Over the years, the Pride march has served as an event celebrating the various achievements of Puerto Rican LGBT people, and the laws enacted for the betterment of their rights including the adoption of the Hate Crimes Act in 2002, the repeal of article 103 of the Criminal Code that criminalized same-sex relations in 2003, and the enactment of the law prohibiting discrimination in employment on grounds of sexual orientation and gender identity in 2012.

In 2014, the march attracted seven thousand participants, while it exceeded eight thousand in the following year. The edition of that year received support from the government authorities for the first time, and involved the participation of several politicians including Senator Ramón Luis Nieves, legislator Pedro Peters, and former gubernatorial candidate Rafael Bernabé. Alejandro García Padilla, the governor of Puerto Rico, recorded a message of support for the attendees of the march, which was also attended by artists such as Ednita Nazario, Yolandita Monge, and Pedro Capó.

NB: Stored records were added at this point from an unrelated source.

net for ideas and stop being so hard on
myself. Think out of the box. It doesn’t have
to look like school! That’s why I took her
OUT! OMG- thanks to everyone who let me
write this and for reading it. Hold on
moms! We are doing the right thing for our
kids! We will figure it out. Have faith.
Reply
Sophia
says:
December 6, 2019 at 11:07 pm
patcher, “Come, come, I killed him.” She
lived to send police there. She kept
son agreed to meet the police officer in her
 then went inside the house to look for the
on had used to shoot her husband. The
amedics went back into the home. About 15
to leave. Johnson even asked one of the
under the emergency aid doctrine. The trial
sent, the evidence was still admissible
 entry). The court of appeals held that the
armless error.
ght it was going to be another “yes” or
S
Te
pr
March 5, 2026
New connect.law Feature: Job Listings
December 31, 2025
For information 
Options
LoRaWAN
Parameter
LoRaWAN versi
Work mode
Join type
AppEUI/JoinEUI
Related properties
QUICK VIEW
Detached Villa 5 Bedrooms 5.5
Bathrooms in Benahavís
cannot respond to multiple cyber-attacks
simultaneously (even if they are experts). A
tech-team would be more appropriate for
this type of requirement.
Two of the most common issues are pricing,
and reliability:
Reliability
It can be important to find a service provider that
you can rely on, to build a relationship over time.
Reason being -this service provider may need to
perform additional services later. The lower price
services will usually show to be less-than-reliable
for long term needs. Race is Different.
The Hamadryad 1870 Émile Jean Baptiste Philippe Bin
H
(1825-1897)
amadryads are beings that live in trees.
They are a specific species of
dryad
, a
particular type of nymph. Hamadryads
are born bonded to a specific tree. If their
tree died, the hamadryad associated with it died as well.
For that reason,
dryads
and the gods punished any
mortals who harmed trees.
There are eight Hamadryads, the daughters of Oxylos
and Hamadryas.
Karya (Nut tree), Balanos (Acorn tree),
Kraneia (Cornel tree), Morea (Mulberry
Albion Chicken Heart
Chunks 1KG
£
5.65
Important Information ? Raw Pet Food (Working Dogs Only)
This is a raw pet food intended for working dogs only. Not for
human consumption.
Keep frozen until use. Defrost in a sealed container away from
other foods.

The 2016 event, which took place on June 26, attracted about ten thousand attendees, a higher number than in previous editions. During this edition, participants paid tribute to the victims of the Pulse nightclub shooting in Orlando, Florida, which left 49 people dead, including 23 Puerto Ricans, through messages and banners. At the end of the march, the mayor of San Juan, Carmen Yulín Cruz, inaugurated a monument in honor of the victims. The march was also attended by religious delegations representing 15 churches.

The 2020 event, which was supposed to be the 30th edition of the event, was postponed to 2021 due to the COVID-19 pandemic.